The scam email went on to tell the recipient they had been named as a beneficiary in the will of the late ‘Mr Javier de la Rosa’, and that they should contact a named barrister to collect their inheritance. The NCSC said the names and addresses provided were of a real barrister and priest, but that neither would suffer any loss or harm themselves.

The agency said: “Increasingly, we’re seeing scammers use real law firms and other entities to try to make their attacks look more legitimate. If someone is partially hooked by an email, searching for the law firm or other entities in the mail and finding they’re real is probably enough to push them over the edge.”

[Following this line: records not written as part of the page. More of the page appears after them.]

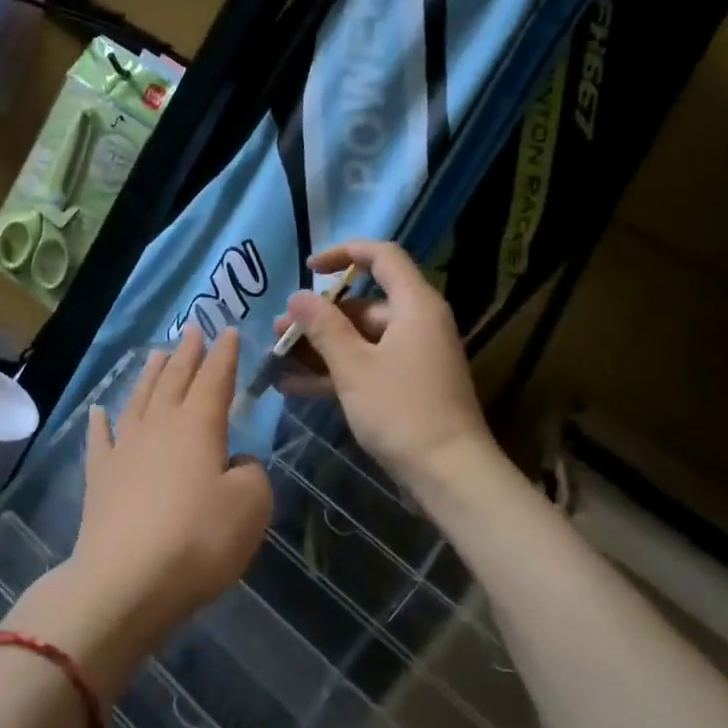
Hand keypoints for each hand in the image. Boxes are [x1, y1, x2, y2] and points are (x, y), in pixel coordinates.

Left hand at [10, 329, 271, 696]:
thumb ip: (252, 475)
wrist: (126, 581)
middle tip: (193, 331)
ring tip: (158, 355)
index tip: (227, 330)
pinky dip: (100, 422)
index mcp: (198, 427)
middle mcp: (159, 427)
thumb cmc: (198, 541)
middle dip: (187, 355)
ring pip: (139, 400)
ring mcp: (124, 449)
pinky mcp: (99, 477)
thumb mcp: (250, 507)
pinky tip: (98, 410)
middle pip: (175, 381)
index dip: (224, 355)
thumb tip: (236, 463)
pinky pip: (100, 439)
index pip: (215, 380)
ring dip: (150, 376)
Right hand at [279, 239, 497, 494]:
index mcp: (414, 306)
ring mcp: (412, 357)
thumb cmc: (402, 411)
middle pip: (363, 304)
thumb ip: (323, 327)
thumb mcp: (354, 366)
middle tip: (280, 331)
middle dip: (318, 315)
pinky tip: (294, 387)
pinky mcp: (407, 386)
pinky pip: (366, 365)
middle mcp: (417, 323)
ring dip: (320, 346)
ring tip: (278, 358)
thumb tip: (297, 296)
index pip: (382, 257)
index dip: (343, 253)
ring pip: (360, 338)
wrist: (449, 475)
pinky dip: (335, 372)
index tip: (308, 269)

The finding comes in the NCSC’s latest report on UK cyber security, Active Cyber Defence - The Second Year, in which the agency revealed another tactic that was particularly common with scammers was to use fake gov.uk emails to con people into handing over bank details.

In one scam intercepted by the NCSC more than 20,000 emails were sent out purporting to be from a national airport.

The fake airport email scam was automatically detected by the NCSC's Active Cyber Defence (ACD) System and prevented from reaching the intended recipients' inboxes, the organisation said.

NCSC revealed it had taken down more than 190,000 fraudulent websites in 2018 - 64 per cent of which were removed within 24 hours.

Its ACD system had also helped locate and take down the real email account used by the criminals in the airport email scheme and had also helped to reduce the criminal use of bodies linked to HM Revenue and Customs.

It said campaigns where criminals attempted to pose as the tax authority to defraud the public were down 46 percent.